Moreover, 21 percent of those surveyed admitted to medicating their kids with paracetamol, such as Panodil, before sending them to school.

The FOLA parents’ organisation is shocked by the findings.

“I think it is absolutely crazy. It simply cannot be that a child goes to school sick and plays with lots of other children. Then we are faced with the fact that they will infect the whole institution,” said FOLA chair Signe Nielsen.

Pill pushers
At the Børnehuset daycare institution in Silkeborg a meeting was called where parents were implored not to bring their sick children to school.

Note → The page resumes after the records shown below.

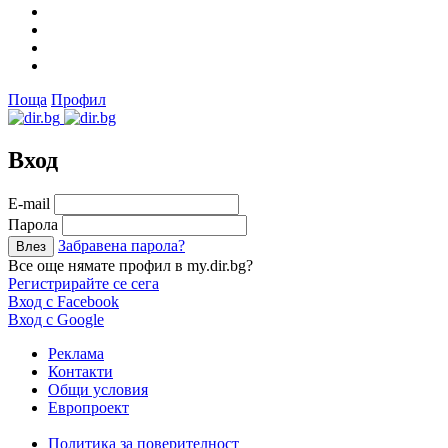
Поща
Профил
Вход
Е-mail
Парола
Забравена парола?
Все още нямате профил в my.dir.bg?
Регистрирайте се сега
Вход с Facebook
Вход с Google
Реклама
Контакти
Общи условия
Европроект
Политика за поверителност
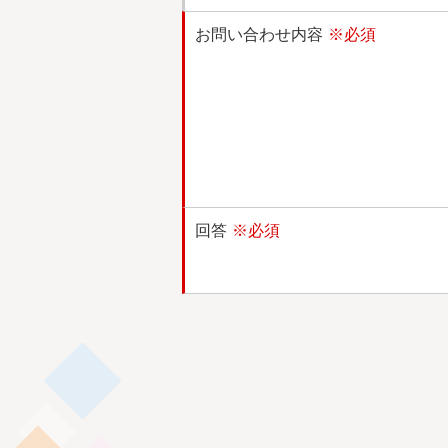
お問い合わせ内容
※必須
回答
※必須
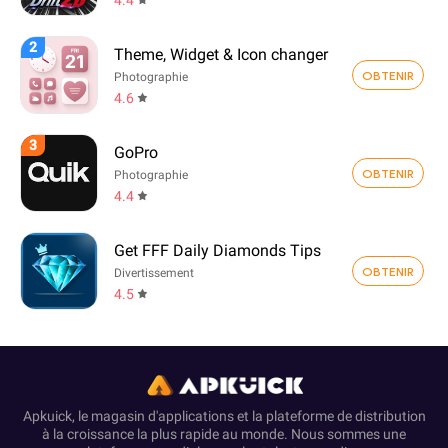
2
Theme, Widget & Icon changer
OBTENIR
Photographie
4.6
3
GoPro
OBTENIR
Photographie
4.4
Get FFF Daily Diamonds Tips
OBTENIR
Divertissement
4.5
Apkuick, le magasin d'applications et la plateforme de distribution
à la croissance la plus rapide au monde. Nous sommes une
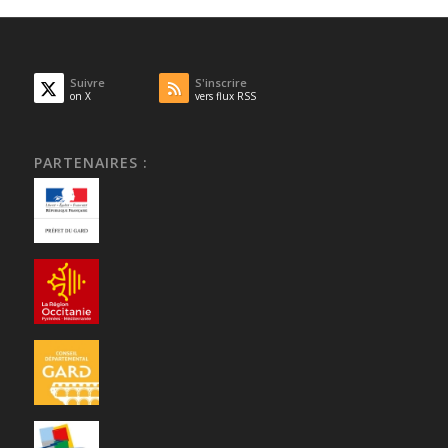
Suivre
S'inscrire
on X
vers flux RSS
PARTENAIRES :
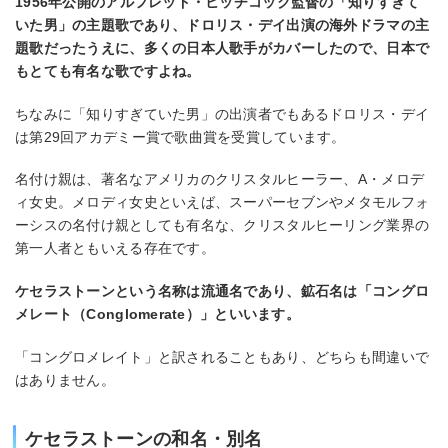
1956年公開のアルフレッド・ヒッチコック監督の「知りすぎて
いた男」の主題歌であり、ドロリス・デイ出演の海外ドラマの主
題歌だったうえに、多くの日本人歌手がカバーしたので、日本で
もとても有名な歌ですよね。
ちなみに「知りすぎていた男」の出演者でもあるドロリス・デイ
は第29回アカデミー賞で歌曲賞を受賞しています。
名付け親は、著名なアメリカのクリスタルヒーラー、A・メロデ
ィ女史。メロディ女史といえば、スーパーセブンやメタモルフォ
ーシスの名付け親としても有名な、クリスタルヒーリング業界の
第一人者ともいえる存在です。
ケセラストーンという名称は流通名であり、鉱石名は「コングロ
メレート（Conglomerate）」といいます。
「コングロメレイト」と訳されることもあり、どちらも間違いで
はありません。
ケセラストーンの和名・別名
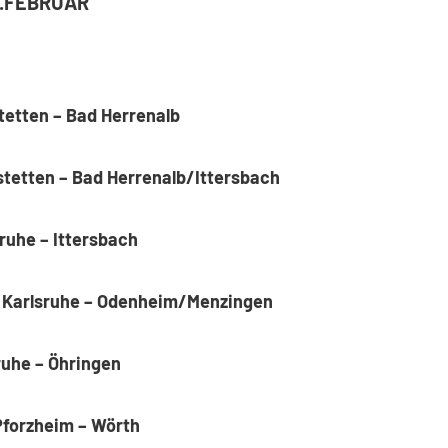
1.FEBRUAR
tetten – Bad Herrenalb
stetten – Bad Herrenalb/Ittersbach
sruhe – Ittersbach
– Karlsruhe – Odenheim/Menzingen
ruhe – Öhringen
Pforzheim – Wörth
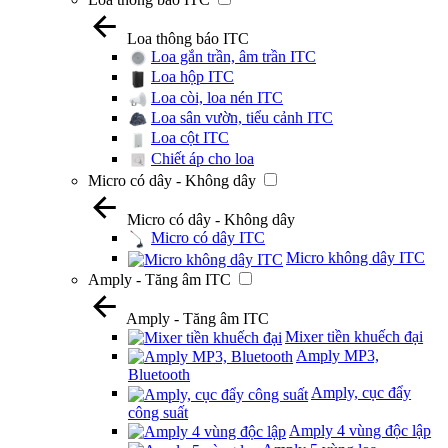
Loa thông báo ITC
Loa gắn trần, âm trần ITC
Loa hộp ITC
Loa còi, loa nén ITC
Loa sân vườn, tiểu cảnh ITC
Loa cột ITC
Chiết áp cho loa
Micro có dây - Không dây
Micro có dây - Không dây
Micro có dây ITC
Micro không dây ITC
Amply - Tăng âm ITC
Amply - Tăng âm ITC
Mixer tiền khuếch đại
Amply MP3,
Bluetooth
Amply, cục đẩy
công suất
Amply 4 vùng độc lập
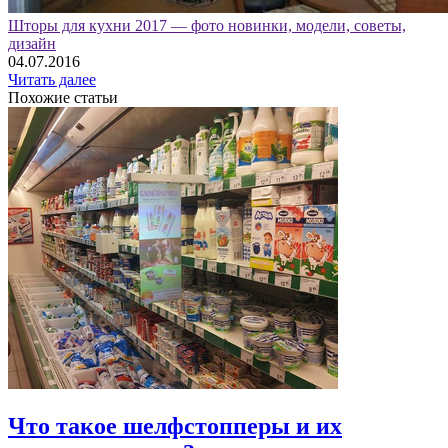
Шторы для кухни 2017 — фото новинки, модели, советы,
дизайн
04.07.2016
Читать далее
Похожие статьи
Что такое шелфстопперы и их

At Børnehuset there are fears that parents prefer to pack their kids off with a pill without informing teachers.

“We occasionally have children who that they have had a pill for breakfast,” said headteacher Susanne Bødker. “You might think that it is a Panodil more than a vitamin pill, if it is a child who has just been sick, for example.”

Parents sick and tired
Parents, when confronted, often cite pressure at work as a reason for not being able to stay at home with their children.

Many declare that they simply cannot take another day off, as they are afraid of being fired.

Allan Randrup Thomsen, a professor of virology at KU, has heavily criticised the parents’ actions, describing the current situation as a “vicious circle”.

“It promotes the spread of viruses, and it adds momentum to a cycle where parents are pressured by high levels of sick-leave. If they then choose to send the children to daycare while they are still recovering, they keep the epidemic going in daycares, and this in turn puts a greater burden on the parents.”